Ontvangen 16 november 2009
De ondergetekende stelt het volgende amendement voor:
In artikel V, onderdeel J, wordt artikel 31a als volgt gewijzigd:
1. In het tweede lid, aanhef, wordt «1,4% van het loon» vervangen door «1,3% van het loon».
2. Aan het tweede lid worden, onder vervanging van de punt aan het slot van onderdeel f door een puntkomma, twee onderdelen toegevoegd, luidende:
g. bedrijfsfitness mits is voldaan aan bij ministeriële regeling te stellen regels;
h. de aanschaf van een fiets of brommer, voor zover de vergoeding onderscheidenlijk de waarde van de verstrekking niet meer bedraagt onderscheidenlijk niet hoger is dan € 749 en mits is voldaan aan bij ministeriële regeling te stellen regels.
Met de in dit amendement voorgestelde toevoeging van een tweetal onderdelen aan artikel 31a, tweede lid, van de Wet op de loonbelasting 1964 (Wet LB 1964) worden de thans bestaande vrijstellingen met betrekking tot bedrijfsfitness en de aanschaf van een fiets voor woon-werkverkeer voortgezet.

---+---

§ Werkopdracht A:
Neem uit het amendement de passage van "2. Aan het tweede" tot en met "te stellen regels." woord voor woord over.
§ Werkopdracht B:
Geef voor elk van de onderstaande beweringen aan of deze met het amendement overeenstemt (ja of nee). Citeer daarbij letterlijk de woorden uit het amendement die de doorslag geven.
(i) In het tweede lid, aanhef, wordt «1,4% van het loon» vervangen door «1,3% van het loon».
(ii) Voor de aanschaf van een fiets of brommer geldt een grens van € 794.
(iii) Voor bedrijfsfitness wordt een vrijstelling ingevoerd die thans nog niet bestaat.
§ Werkopdracht C:
Beantwoord de volgende vragen aan de hand van het amendement.
(i) Op welke datum is het amendement ontvangen?
(ii) Welk artikel wordt door het amendement gewijzigd?
(iii) Van welke wet maakt dat artikel deel uit?

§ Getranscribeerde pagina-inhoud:

---+---

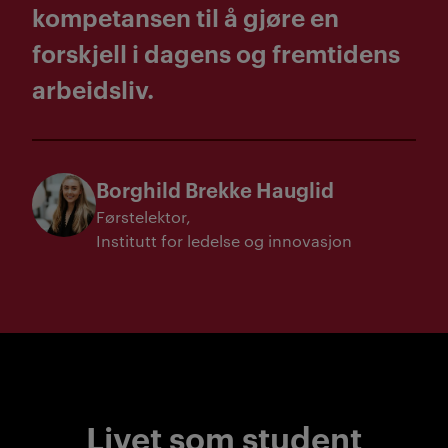
kompetansen til å gjøre en
forskjell i dagens og
fremtidens
arbeidsliv.
Borghild Brekke Hauglid
Førstelektor
Institutt for ledelse og innovasjon
Livet som student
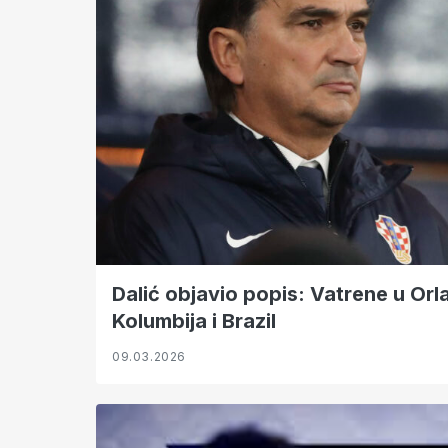
Dalić objavio popis: Vatrene u Or
Kolumbija i Brazil
09.03.2026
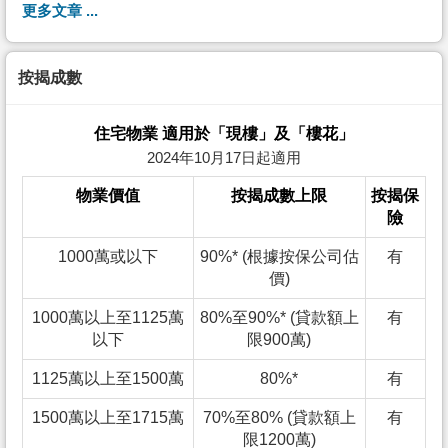
更多文章 ...
按揭成數
住宅物業 適用於「現樓」及「樓花」
2024年10月17日起適用
物業價值
按揭成數上限
按揭保
險
1000萬或以下
90%* (根據按保公司估
有
價)
1000萬以上至1125萬
80%至90%* (貸款額上
有
以下
限900萬)
1125萬以上至1500萬
80%*
有
1500萬以上至1715萬
70%至80% (貸款額上
有
限1200萬)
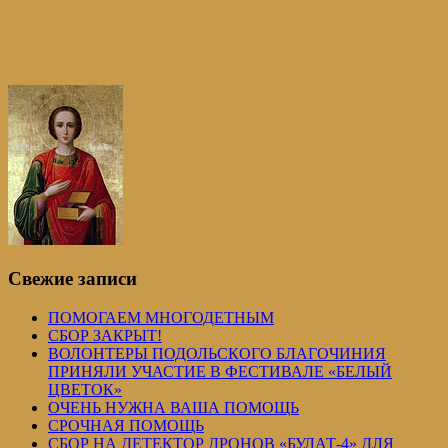
Свежие записи
ПОМОГАЕМ МНОГОДЕТНЫМ
СБОР ЗАКРЫТ!
ВОЛОНТЕРЫ ПОДОЛЬСКОГО БЛАГОЧИНИЯ
ПРИНЯЛИ УЧАСТИЕ В ФЕСТИВАЛЕ «БЕЛЫЙ
ЦВЕТОК»
ОЧЕНЬ НУЖНА ВАША ПОМОЩЬ
СРОЧНАЯ ПОМОЩЬ
СБОР НА ДЕТЕКТОР ДРОНОВ «БУЛАТ-4» ДЛЯ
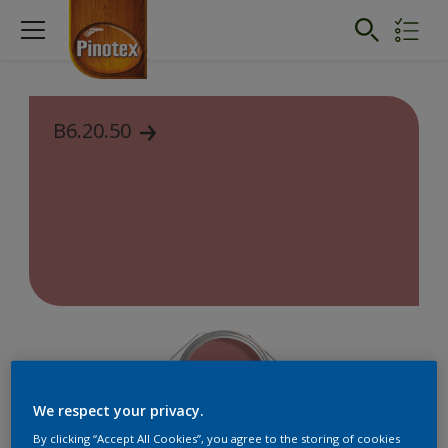
B6.20.50
We respect your privacy.
By clicking “Accept All Cookies”, you agree to the storing of cookies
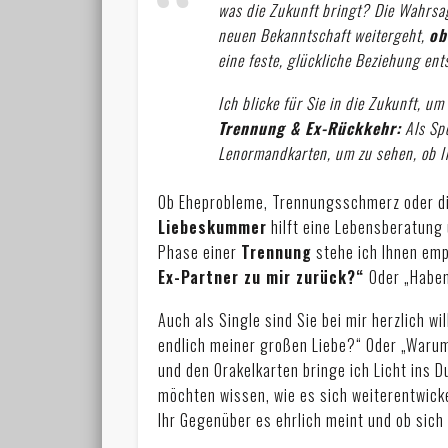
was die Zukunft bringt? Die Wahrsag
neuen Bekanntschaft weitergeht,
ob
eine feste, glückliche Beziehung ent
Ich blicke für Sie in die Zukunft, u
Trennung & Ex-Rückkehr:
Als Spe
Lenormandkarten, um zu sehen, ob 
Ob Eheprobleme, Trennungsschmerz oder die
Liebeskummer
hilft eine Lebensberatung
Phase einer
Trennung
stehe ich Ihnen emp
Ex-Partner zu mir zurück?“
Oder „Habe
Auch als Single sind Sie bei mir herzlich w
endlich meiner großen Liebe?“ Oder „Warum 
und den Orakelkarten bringe ich Licht ins D
möchten wissen, wie es sich weiterentwickel
Ihr Gegenüber es ehrlich meint und ob sich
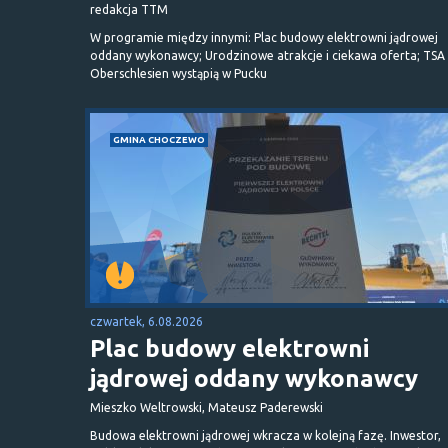
redakcja TTM
W programie między innymi: Plac budowy elektrowni jądrowej
oddany wykonawcy; Urodzinowe atrakcje i ciekawa oferta; TSA 
Oberschlesien wystąpią w Pucku
GMINA CHOCZEWO
czwartek, 6.08.2026
Plac budowy elektrowni
jądrowej oddany wykonawcy
Mieszko Weltrowski, Mateusz Paderewski
Budowa elektrowni jądrowej wkracza w kolejną fazę. Inwestor,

---+---

§ Uitwerking A:
2. Aan het tweede lid worden, onder vervanging van de punt aan het slot van onderdeel f door een puntkomma, twee onderdelen toegevoegd, luidende:
g. bedrijfsfitness mits is voldaan aan bij ministeriële regeling te stellen regels;
h. de aanschaf van een fiets of brommer, voor zover de vergoeding onderscheidenlijk de waarde van de verstrekking niet meer bedraagt onderscheidenlijk niet hoger is dan € 749 en mits is voldaan aan bij ministeriële regeling te stellen regels.

§ Uitwerking B:
(i) Ja: "In het tweede lid, aanhef, wordt «1,4% van het loon» vervangen door «1,3% van het loon»."
(ii) Nee: "niet hoger is dan € 749"
(iii) Nee: "worden de thans bestaande vrijstellingen met betrekking tot bedrijfsfitness en de aanschaf van een fiets voor woon-werkverkeer voortgezet"

§ Uitwerking C:
(i) 16 november 2009
(ii) Artikel 31a, in artikel V, onderdeel J
(iii) De Wet op de loonbelasting 1964 (Wet LB 1964)